The day before the surgery my boyfriend proposed to me and I was shining with happiness. My brother and boyfriend spent every day with me. They even helped me to forget that my parents hadn't come to see me.

The doctors tried everything but in the end they had to amputate my leg. I don't know which was worse-losing my leg, or the pain I felt. I spent the night awake trying on this new 'me'.

Once I got used to my new leg, things started to get back to normal. I was told that the entire lump had been excised, but to be sure I was sent for chemotherapy. Afterwards I returned home. I looked horrible as my hair was falling out and I couldn't afford a wig. But God did not let me down as I met a group from Britain (from Medical Support in Romania). I received a wig, which made me really happy, and in time they became a part of my family.

Over the next 12 months, I had quarterly check-ups. It was a difficult period, because my grandmothers died, my father began to drink heavily and my boyfriend wanted just to be my friend.
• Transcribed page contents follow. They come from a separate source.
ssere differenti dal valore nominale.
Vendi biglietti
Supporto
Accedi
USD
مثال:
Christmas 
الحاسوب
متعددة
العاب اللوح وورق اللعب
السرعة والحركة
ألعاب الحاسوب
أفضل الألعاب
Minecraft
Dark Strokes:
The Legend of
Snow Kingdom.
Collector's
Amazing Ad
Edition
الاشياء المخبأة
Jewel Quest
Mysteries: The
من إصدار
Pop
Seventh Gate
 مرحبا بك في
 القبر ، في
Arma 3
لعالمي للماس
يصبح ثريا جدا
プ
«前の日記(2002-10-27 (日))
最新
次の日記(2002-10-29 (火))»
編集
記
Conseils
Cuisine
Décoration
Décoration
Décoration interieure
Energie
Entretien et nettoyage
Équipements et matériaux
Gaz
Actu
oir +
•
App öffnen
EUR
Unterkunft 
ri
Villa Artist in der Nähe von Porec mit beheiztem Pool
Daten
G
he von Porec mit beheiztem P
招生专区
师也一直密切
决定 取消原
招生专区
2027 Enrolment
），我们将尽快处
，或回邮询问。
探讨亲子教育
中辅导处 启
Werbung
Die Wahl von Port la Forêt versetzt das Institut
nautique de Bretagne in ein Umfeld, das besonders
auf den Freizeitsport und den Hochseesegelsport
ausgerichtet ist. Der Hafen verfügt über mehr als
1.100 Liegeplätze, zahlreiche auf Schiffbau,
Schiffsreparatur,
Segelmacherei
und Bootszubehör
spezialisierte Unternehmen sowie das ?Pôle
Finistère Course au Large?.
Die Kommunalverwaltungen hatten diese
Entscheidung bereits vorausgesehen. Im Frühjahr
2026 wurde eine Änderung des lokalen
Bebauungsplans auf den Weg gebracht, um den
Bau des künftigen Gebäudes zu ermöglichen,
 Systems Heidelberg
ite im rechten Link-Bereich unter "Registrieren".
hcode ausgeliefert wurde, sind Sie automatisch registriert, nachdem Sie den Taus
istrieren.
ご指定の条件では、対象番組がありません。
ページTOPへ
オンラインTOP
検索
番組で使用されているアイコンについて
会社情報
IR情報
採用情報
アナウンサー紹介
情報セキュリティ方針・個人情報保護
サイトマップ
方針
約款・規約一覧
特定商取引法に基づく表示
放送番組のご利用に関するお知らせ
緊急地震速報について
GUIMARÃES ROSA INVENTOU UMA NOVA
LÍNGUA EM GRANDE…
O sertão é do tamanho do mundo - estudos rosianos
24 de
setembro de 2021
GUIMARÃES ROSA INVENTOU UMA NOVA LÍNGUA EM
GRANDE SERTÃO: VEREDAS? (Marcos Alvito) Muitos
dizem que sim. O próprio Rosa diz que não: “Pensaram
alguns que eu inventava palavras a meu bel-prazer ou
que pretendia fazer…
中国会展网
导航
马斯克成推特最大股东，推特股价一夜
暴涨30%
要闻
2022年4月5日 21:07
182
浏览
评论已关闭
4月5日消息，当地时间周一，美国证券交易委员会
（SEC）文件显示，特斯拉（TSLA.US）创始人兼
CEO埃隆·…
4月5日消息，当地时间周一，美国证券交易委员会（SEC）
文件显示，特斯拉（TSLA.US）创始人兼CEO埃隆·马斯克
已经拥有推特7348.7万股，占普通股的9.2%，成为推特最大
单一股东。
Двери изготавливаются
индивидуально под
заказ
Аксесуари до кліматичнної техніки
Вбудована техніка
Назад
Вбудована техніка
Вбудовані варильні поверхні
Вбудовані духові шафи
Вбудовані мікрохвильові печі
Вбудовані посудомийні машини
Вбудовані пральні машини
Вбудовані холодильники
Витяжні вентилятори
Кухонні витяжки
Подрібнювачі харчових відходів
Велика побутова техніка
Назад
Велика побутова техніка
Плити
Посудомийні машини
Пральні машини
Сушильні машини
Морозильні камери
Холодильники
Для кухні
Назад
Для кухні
In April 2002, I started having pains in my back and two spots were found on my right lung. I had to start all over again, but it was tougher now because I had an allergic reaction to the chemotherapy. My immune system was so weak that I couldn't complete the treatment.

Helping others seems to be the greatest form of therapy. I began to feel better about myself when I realized that I could bring inspiration and hope to others coping with cancer. I have met some wonderful people. Some of them I had known for years, without knowing how wonderful they were. Others I would never have known. I have met extraordinary people battling with the disease and medical people who have gone beyond the call of duty to help me. My disease has profoundly changed my outlook on life, on people, on religion, on the world.

I believe that a positive attitude is the only way to fight cancer, because without that you are letting it control your life. I don't know what the outcome will be. I believe I have a good chance of survival. My strength is slowly returning and I am thankful for the time I am on this earth. I cling to the fact that I have tomorrow, for now.